▸ Selected passage:
+ + + + + + +

# Edisto island SC Vacation, Surf Fishing.



## junkmansj (Jul 23, 2005)

Will be in Edisto Island Sc 2nd Week in October, Anyone have any info or Tips on Fishing around the Area from the SURF. I know i will need Mullet for bait,and will most likely have shrimp and might bring some pogys (menhaden)

Any other Suggestions on Bait? Any local knowledge or Experience Main target will be reds and trout. Might take a big gun for sharks


----------



## LEW1 (Feb 5, 2009)

Do a google search for Charleston fishing forum. They have a dedicated Edisto forum. LEW1


----------



## SpringmaidKeith (Jun 30, 2013)

*springmaidkeith*

Shrimp is prob one of the best baits for surffishing, cut bait right with it. I was told a trick last year about the shrimp, since it does fall off the hook after awhile. Place your frozen shrimp in a container, tupperware, etc. & pour plain salt (no iodide) on it and put in your refrigerator over night, it will pull the moisture out of the shrimp and will make it like a fresh water plastic and stay on the hook. 
I've done this but haven't had the opportunity to try it out yet, do the same with the cut bait. It definatley is firmer. drain the water after ther first night & do it again if you want to. I was also told you can refreeze it afterwards.

Good luck, just a hint from the anglers I know, Keith


----------



## SupaFins (Jun 27, 2013)

Like Springmaid says...I read about the salted shrimp here on PierandSurf. There is a great thread on the "how to"in The Bible threads. I gotta say, I am very pleased with it. Seems to me the salted shrimp increase the bite...Not sure, but I always catch something since I've been using it. Only other suggestion would be to try some squid too...good luck


----------



## junkmansj (Jul 23, 2005)

is that Kosher Salt your talking about, I use that to preserve fresh Clams here


----------



## junkmansj (Jul 23, 2005)

Anybody here Surf fish for Sharks around there?


----------

+ + + + + + +

▸ Supplied material:
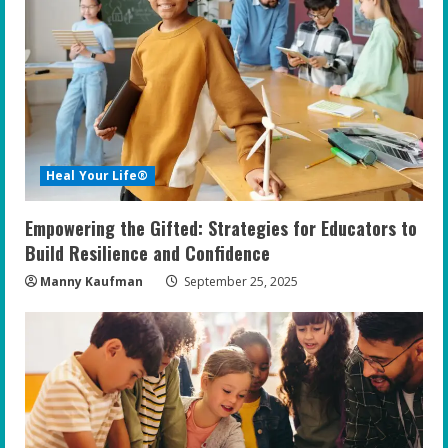
R
e
a
d
i
Heal Your Life®
n
Empowering the Gifted: Strategies for Educators to
g
Build Resilience and Confidence
Manny Kaufman
September 25, 2025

+ + + + + + +

From the Edisto Island surf fishing thread, reproduce the stretch from "## LEW1 (Feb" through "on the hook." word for word.

▸ Result of this task:
## LEW1 (Feb 5, 2009)

Do a google search for Charleston fishing forum. They have a dedicated Edisto forum. LEW1


----------



## SpringmaidKeith (Jun 30, 2013)

*springmaidkeith*

Shrimp is prob one of the best baits for surffishing, cut bait right with it. I was told a trick last year about the shrimp, since it does fall off the hook after awhile. Place your frozen shrimp in a container, tupperware, etc. & pour plain salt (no iodide) on it and put in your refrigerator over night, it will pull the moisture out of the shrimp and will make it like a fresh water plastic and stay on the hook.